Refer to caption — Figure 1: The architecture of Concept-Seq2Seq for low resource domain adaptation. The concept encoder encodes descriptions of each of the concept tags into an embedding and incorporates them into the decoded parse.

1 Introduction

Voice assistants such as Alexa, Siri, and Google Assistant often rely on semantic parsing to understand requests made by their users. The underlying semantic parsing model converts natural language user utterances into logical forms consisting of actions requested by the user (play music, check weather), called intents, and relevant entities in the request (which song? which location?), called slots. The model is built to process requests in a fixed set of domains, such as music, weather, shopping, and so on. With voice assistants increasingly pervading more aspects of daily life, systems need to be continuously updated to comprehend new intents and slots across an ever-growing number of domains.

Current semantic parsing models are trained on large amounts of annotated data from a predetermined set of domains. Extending these models to learn new intents or slots typically involves collecting and annotating large amounts of new data. This process is expensive and time-consuming. To combat this problem, researchers have proposed semantic parsing models that can be efficiently trained with fewer examples (few-shot) from new domains (Shrivastava et al., 2021; Mansimov and Zhang, 2021; Ghoshal et al., 2020; Shin et al., 2021; Desai et al., 2021; Rongali et al., 2022; Shrivastava et al., 2022). While these methods facilitate few-shot learning, they have limitations. Some of them rely on hand-crafted knowledge such as intermediate grammars or logical form templates (Shrivastava et al., 2022; Shin et al., 2021; Rongali et al., 2022). Others rely on very large pretrained language models, such as GPT-3, to perform in-context learning by appending test examples with instructional prompts (Shin et al., 2021).

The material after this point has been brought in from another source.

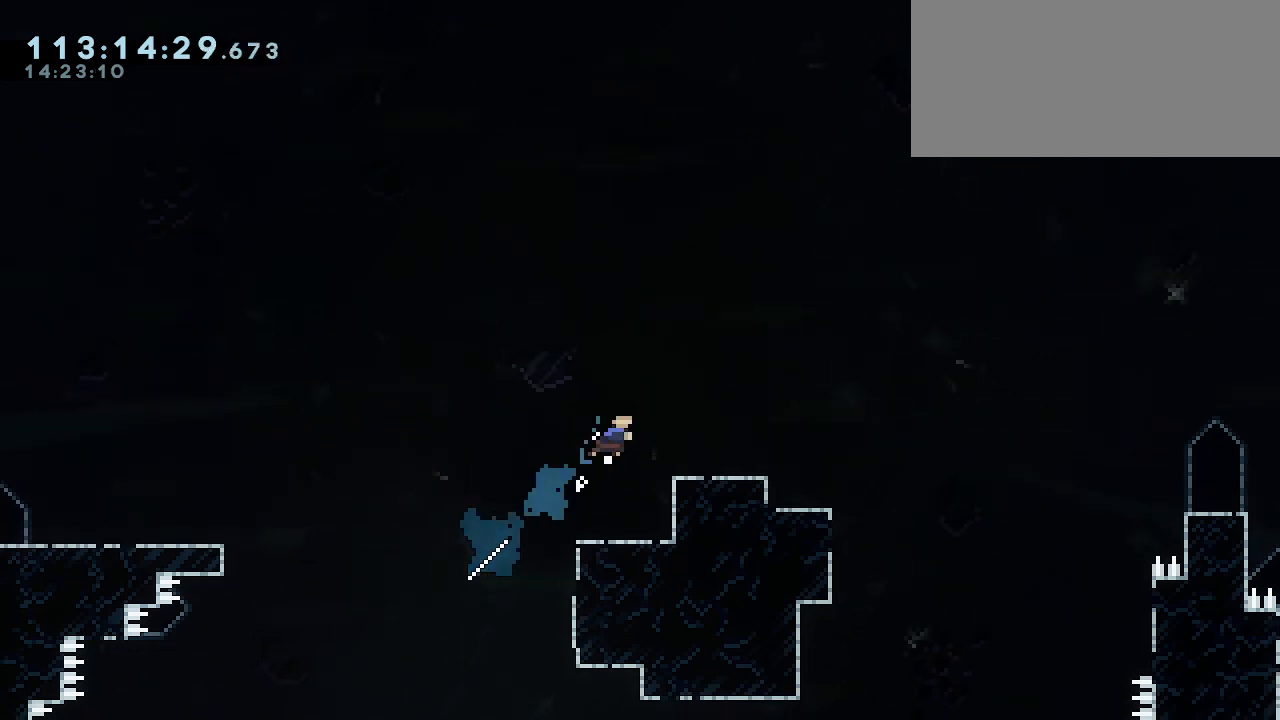
{"keys": [], "events": [[233, "right", "up"], [267, "up", "up"]]}
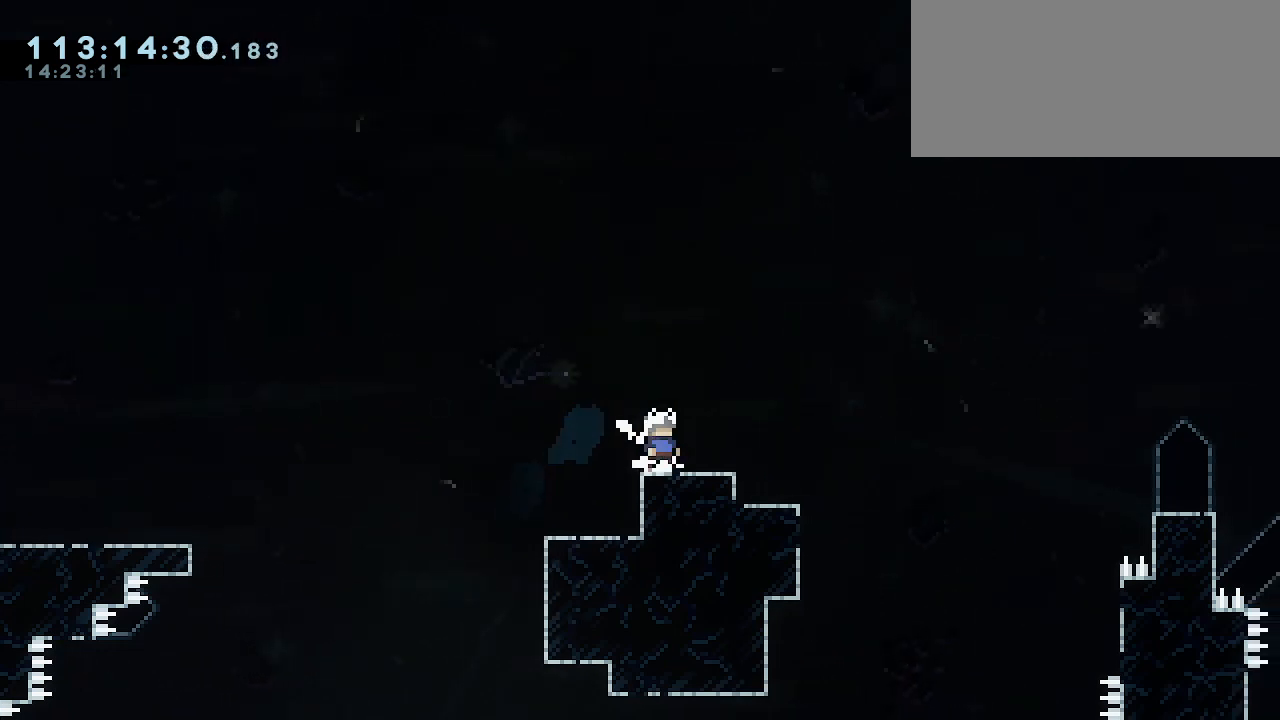
{"keys": ["right"], "events": [[300, "right", "down"]]}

In this work, we explore few-shot domain adaptation for semantic parsing without any additional hand-crafted knowledge apart from the intent and slot tag names, and with much smaller architectures that can perform efficient inference in practical production environments. We also explore zero-shot domain adaptation, when we have no annotated training data from a new domain.

To that end, we propose Concept-Seq2Seq, a novel architecture based on a state-of-the-art semantic parsing model, Seq2Seq-Ptr (Rongali et al., 2020), which uses seq2seq models and a pointer generator network to decode the target semantic parse. We augment this model with a concept encoder that encodes intents and slots from the schema and uses those encodings to conditionally decode the semantic parse. Figure 1 shows the architecture of our proposed model. We train this model on annotated data from the given domains. During inference, we simply encode all intents and slots from the schema, including new, unseen ones, into the learned concept space, and decode the target parse. This model has the same time complexity as the original Seq2Seq-Ptr model but comes with the added benefit of now being able to effectively parse utterances from unseen domains without any additional effort.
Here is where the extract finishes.